Here today, gone tomorrow
My recollection is that those products occupied a few isles at the supermarket during the early years of the recession and consumers did give them a try. But, by the end of the recession consumers stopped buying them and the isles went away. My theory is that consumers discovered the products weren't the same quality as the name brands, the quality of the food often varied from purchase to purchase, and even at a lower price buying them just wasn't worth it. I can tell you from my own experience that my kids wouldn't eat the generic spinach. For my family saving money on generic foods really didn't save us any money at all because what we bought didn't serve the purpose for buying it.

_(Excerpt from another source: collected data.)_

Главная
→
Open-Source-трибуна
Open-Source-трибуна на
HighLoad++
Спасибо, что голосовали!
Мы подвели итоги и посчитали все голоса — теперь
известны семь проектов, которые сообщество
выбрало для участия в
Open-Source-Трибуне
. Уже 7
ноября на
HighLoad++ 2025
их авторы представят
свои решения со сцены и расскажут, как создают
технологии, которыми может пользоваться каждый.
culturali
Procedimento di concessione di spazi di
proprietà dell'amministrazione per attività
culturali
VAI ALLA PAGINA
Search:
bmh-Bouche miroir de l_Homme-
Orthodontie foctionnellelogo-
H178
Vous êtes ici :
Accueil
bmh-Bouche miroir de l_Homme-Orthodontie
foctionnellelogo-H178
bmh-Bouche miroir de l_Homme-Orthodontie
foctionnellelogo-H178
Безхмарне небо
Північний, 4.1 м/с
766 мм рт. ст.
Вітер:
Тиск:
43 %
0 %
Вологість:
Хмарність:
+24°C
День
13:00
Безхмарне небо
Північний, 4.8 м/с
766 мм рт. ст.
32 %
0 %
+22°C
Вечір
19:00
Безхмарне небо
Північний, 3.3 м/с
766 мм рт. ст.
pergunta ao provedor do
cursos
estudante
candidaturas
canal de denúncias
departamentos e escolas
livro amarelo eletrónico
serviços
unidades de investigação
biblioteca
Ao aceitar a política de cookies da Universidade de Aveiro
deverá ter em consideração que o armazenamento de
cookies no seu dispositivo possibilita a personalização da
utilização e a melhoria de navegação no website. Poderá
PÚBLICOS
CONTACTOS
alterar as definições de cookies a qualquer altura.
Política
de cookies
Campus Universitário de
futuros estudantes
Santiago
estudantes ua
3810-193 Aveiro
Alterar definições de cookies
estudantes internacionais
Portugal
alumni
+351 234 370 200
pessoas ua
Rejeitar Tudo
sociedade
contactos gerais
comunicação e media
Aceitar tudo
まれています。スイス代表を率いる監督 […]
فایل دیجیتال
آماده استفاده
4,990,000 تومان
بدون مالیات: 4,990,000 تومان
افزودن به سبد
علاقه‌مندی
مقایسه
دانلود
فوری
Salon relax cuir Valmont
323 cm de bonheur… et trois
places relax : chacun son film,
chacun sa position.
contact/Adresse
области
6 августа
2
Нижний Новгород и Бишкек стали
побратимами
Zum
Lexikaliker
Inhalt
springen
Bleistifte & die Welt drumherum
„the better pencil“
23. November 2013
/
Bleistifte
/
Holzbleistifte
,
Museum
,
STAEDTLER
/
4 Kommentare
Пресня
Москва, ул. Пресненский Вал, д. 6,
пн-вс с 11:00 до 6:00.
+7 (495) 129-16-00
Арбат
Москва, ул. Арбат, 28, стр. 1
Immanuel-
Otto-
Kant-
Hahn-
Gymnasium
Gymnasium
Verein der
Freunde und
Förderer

I would suggest the same thing is currently happening to many contractors who resorted to similar tactics. To lower their prices they too at the start of the recent recession took on generic labels and stopped doing any marketing and advertising. They also offered their services with the promise that even at low prices consumers would get the same quality project the well known name brand contractors were offering. Like the generic food manufacturers of the 90's, now that the economy is improving, these contractors are finding it hard to sell anything at all.
Here’s my message
This should serve as a wake-up call for contractors who want to stay in business and actually earn enough money to live well, maybe even eventually be able to retire when their body's give out due to old age. Let's face it, if your selling strategy is to be the lowest price, you need to be the loser to win. When consumers are short on money they may be willing to give you a try, but if your offering leaves a bad taste in their mouth they will likely go back to buying from the name brands as their income improves.
If you are having a hard time accepting my thoughts in this article just take a look around you. All over the country I am hearing from name brand contractors who are overwhelmed with work, are raising their prices and desperately need more staff to help them get the work done. At the same time generic contractors are complaining that they have very little work and consumers inquiring about their services are still aggressively beating them up on price. Like the generic vegetables, I am pretty confident many contractors with generic labels will soon be gone from the isles where consumers shop for a contractor.
Think about it.
If you brought a 30 pack of generic beer to a Super Bowl party, would your buddies let you in?